As someone who doesn’t like vinegar or ranch dressings, it has always been hard for me to find any salad dressing I can enjoy.  We had been using an organic tomato-based dressing that was okay when my wife Cathy decided she could do better.  She started making our own dressing in the blender using fresh tomatoes as a base but also adding onions, garlic, various peppers, tomatillos and herbs, adding a fresh mix every time the dressing container got low.  With a little sea salt and olive oil added after blending, we’ve discovered a thick, fresh tomato-tasting dressing that is superior to any other dressing we have ever tasted.  We also enjoy sprinkling some grated cheese over our salads and have even added grated parmesan to the dressing sometimes.

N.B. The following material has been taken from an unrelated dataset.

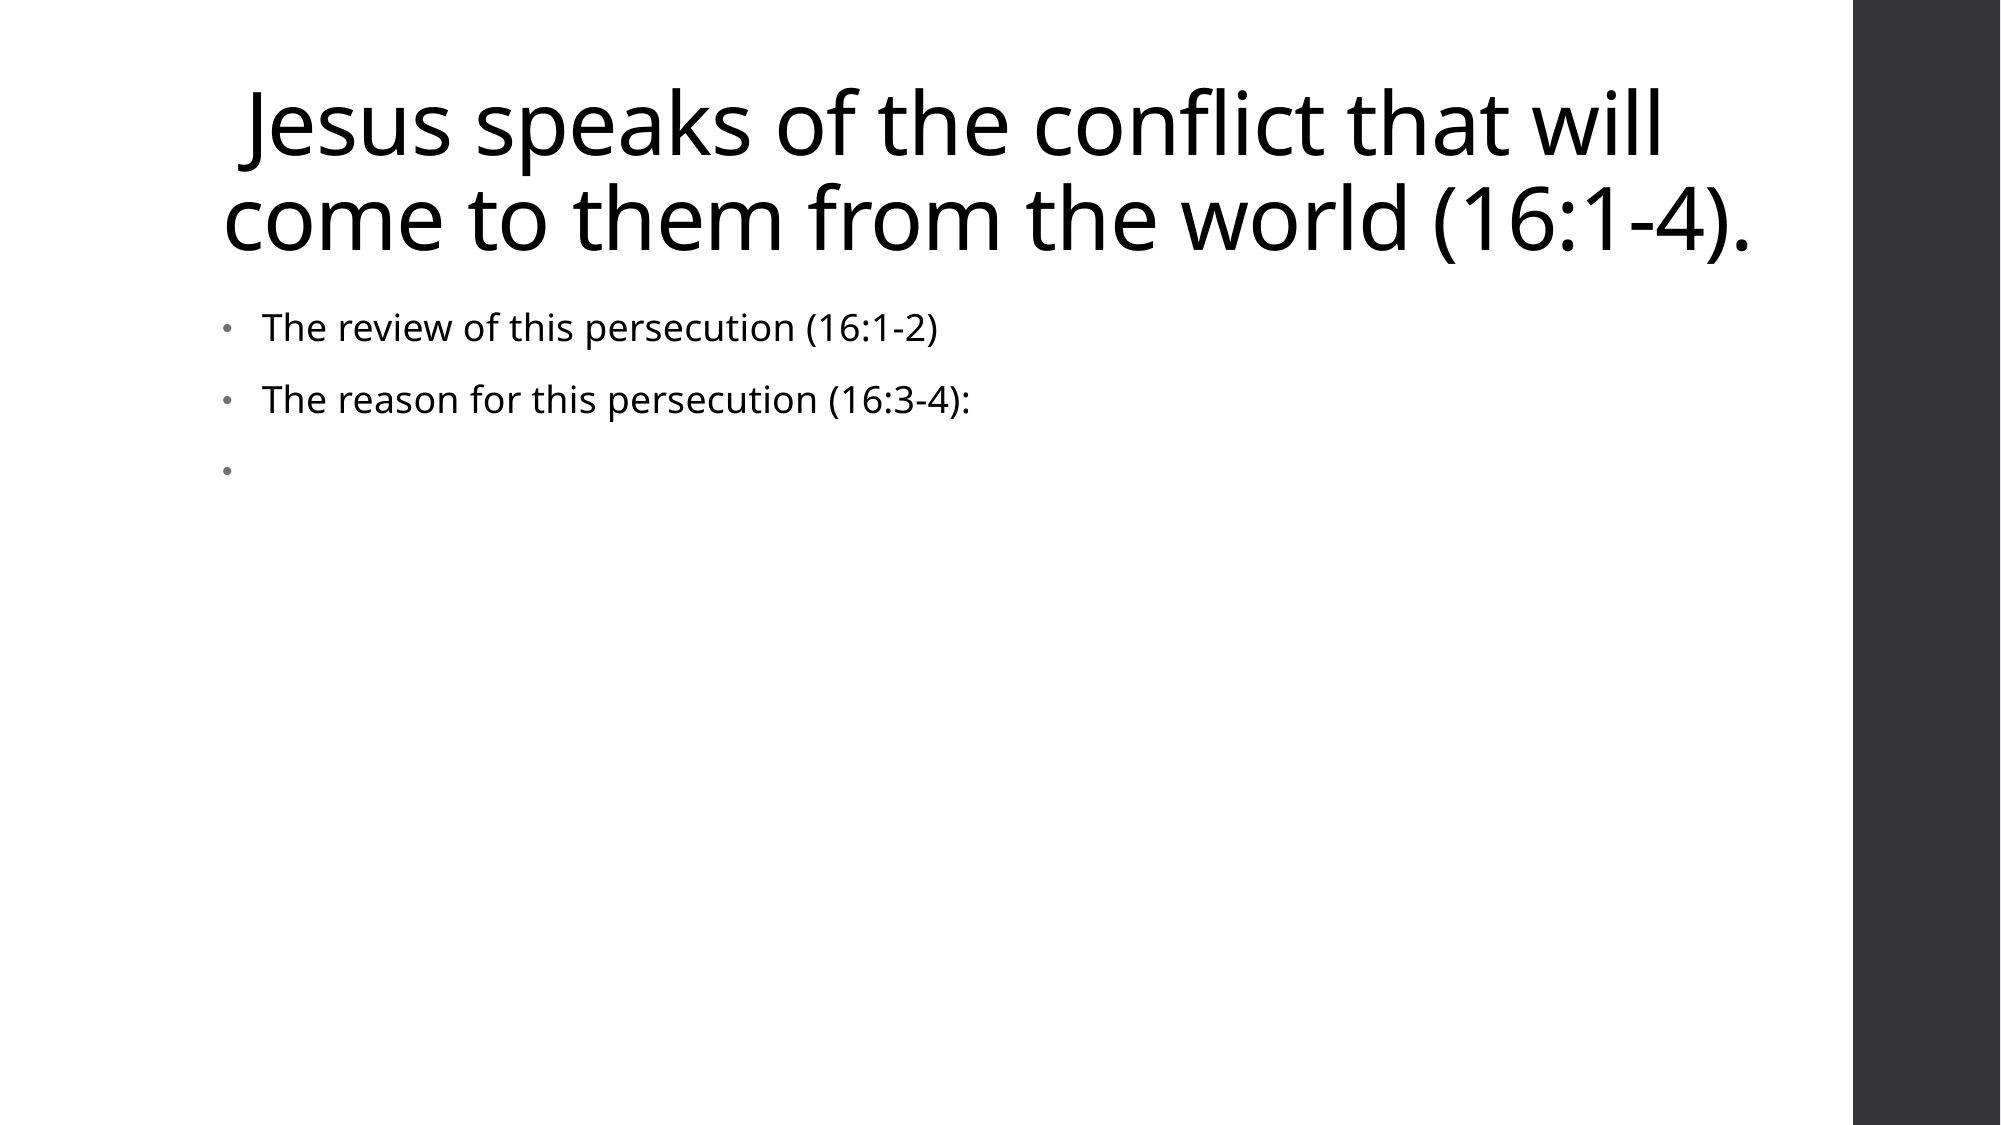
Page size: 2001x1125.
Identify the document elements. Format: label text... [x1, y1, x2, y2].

In the first week of August, we planted a fall cool season crop of lettuce, spinach and edible-pod peas.  We were already picking spinach by late September.  Here in the first week of October, we hope to continue our fresh salads for a couple months with those crops as well as the kale, rainbow chard, grated carrots and garlic chives which will tolerate cold temperatures below freezing until we hit very cold winter temps.  I’m also about to start basil indoors to grow in the bright south-facing window in my office that should give us fresh basil until well after the fall garden freezes.  This has easily been the best summer of salads I’ve ever experienced.